A rights offering is a capital increase method using the gratis allotment of stock acquisition rights to existing shareholders. A rights offering where an issuer and a securities company enter into an agreement by which the securities company commits to acquire and exercise the stock acquisition rights that are not exercised within a certain period is called a commitment-type rights offering, while a rights offering under which there is no such agreement is called a non-commitment-type rights offering.

In Japan, rights offerings used to be extremely rare. However, their use has accelerated in recent years, although most have been the non-commitment type.

Rights offerings are generally considered to be a capital increase method more beneficial to existing shareholders than the conventional methods (public placement and private placement). However, it had drawn attention to the fact that by using the non-commitment type rights offering, companies unable to secure funding via the conventional capital increase method were able to issue a large number of new shares without a third party evaluation of the rationality of the capital increase.
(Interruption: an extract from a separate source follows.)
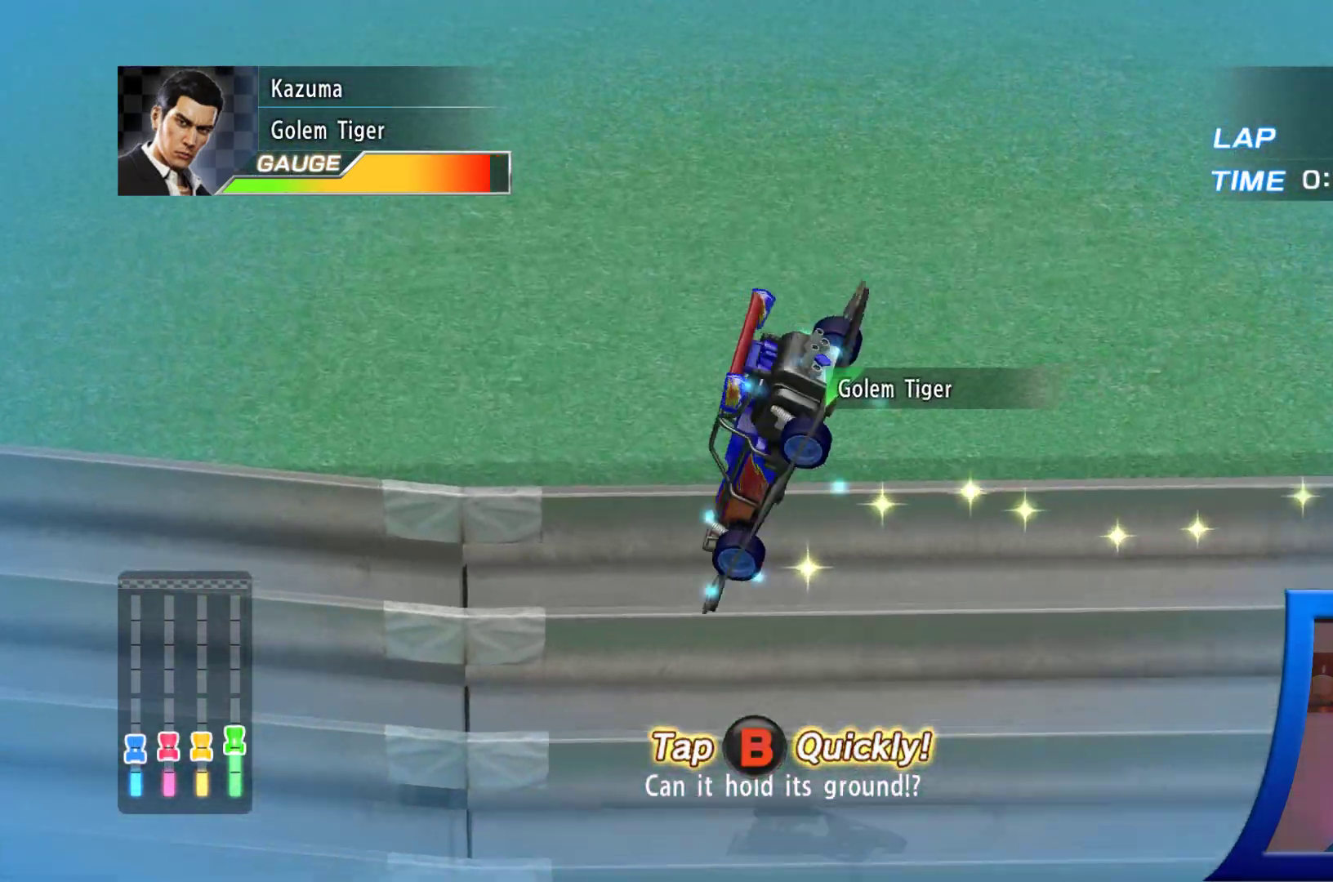
{"dt_ms": 500, "buttons": ["B"], "left_stick": "center", "right_stick": "center", "events": [[33, "B", "up"], [83, "B", "down"], [117, "B", "up"], [167, "B", "down"], [200, "B", "up"], [250, "B", "down"], [283, "B", "up"], [333, "B", "down"], [367, "B", "up"], [417, "B", "down"], [450, "B", "up"], [500, "B", "down"]]}
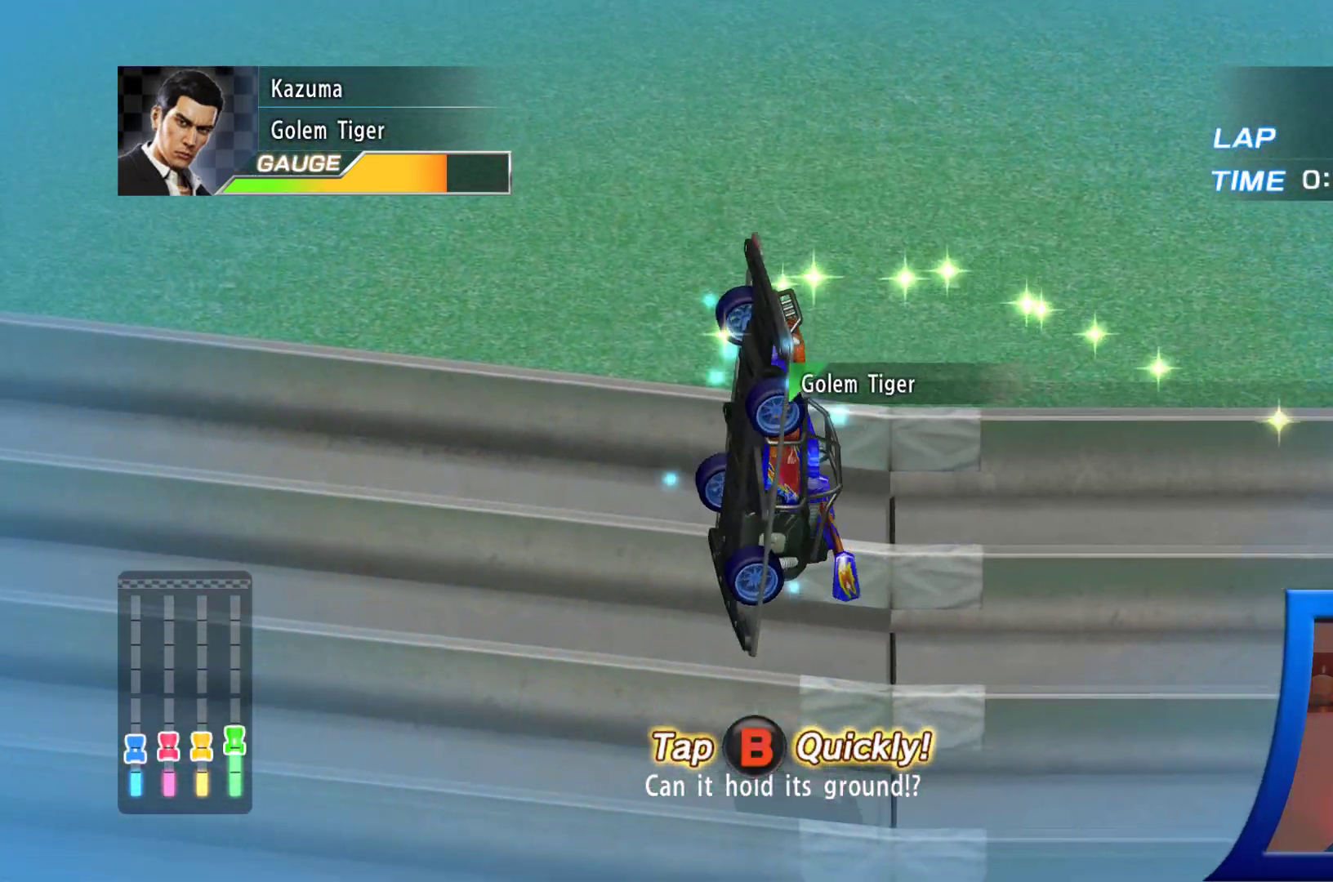
{"dt_ms": 500, "buttons": ["B"], "left_stick": "center", "right_stick": "center", "events": [[33, "B", "up"], [83, "B", "down"], [117, "B", "up"], [167, "B", "down"], [200, "B", "up"], [250, "B", "down"], [283, "B", "up"], [333, "B", "down"], [367, "B", "up"], [417, "B", "down"], [450, "B", "up"], [500, "B", "down"]]}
This was seen as harmful to shareholders, and the amendment addresses that issue.

Under the new listing requirements, in order to list stock acquisition rights as non-commitment type rights offerings, two criteria must be met. The first requires: (i) examination of the reasonableness of the capital increase by a securities company that is a trading participant in TSE; or (ii) procedures confirming the intention of shareholders, such as a general meeting of shareholders. The second requires that, regarding the business results and financial conditions of the issuer: (i) there is at least one business year recording positive ordinary income, during the most recent two years; and (ii) there are no liabilities in excess of assets as of the end of both the most recent business year and quarterly accounting period.

In addition, the listing date of stock acquisition rights should be the day after the first day of the exercise period of the rights, which is intended to ensure a fair price formation.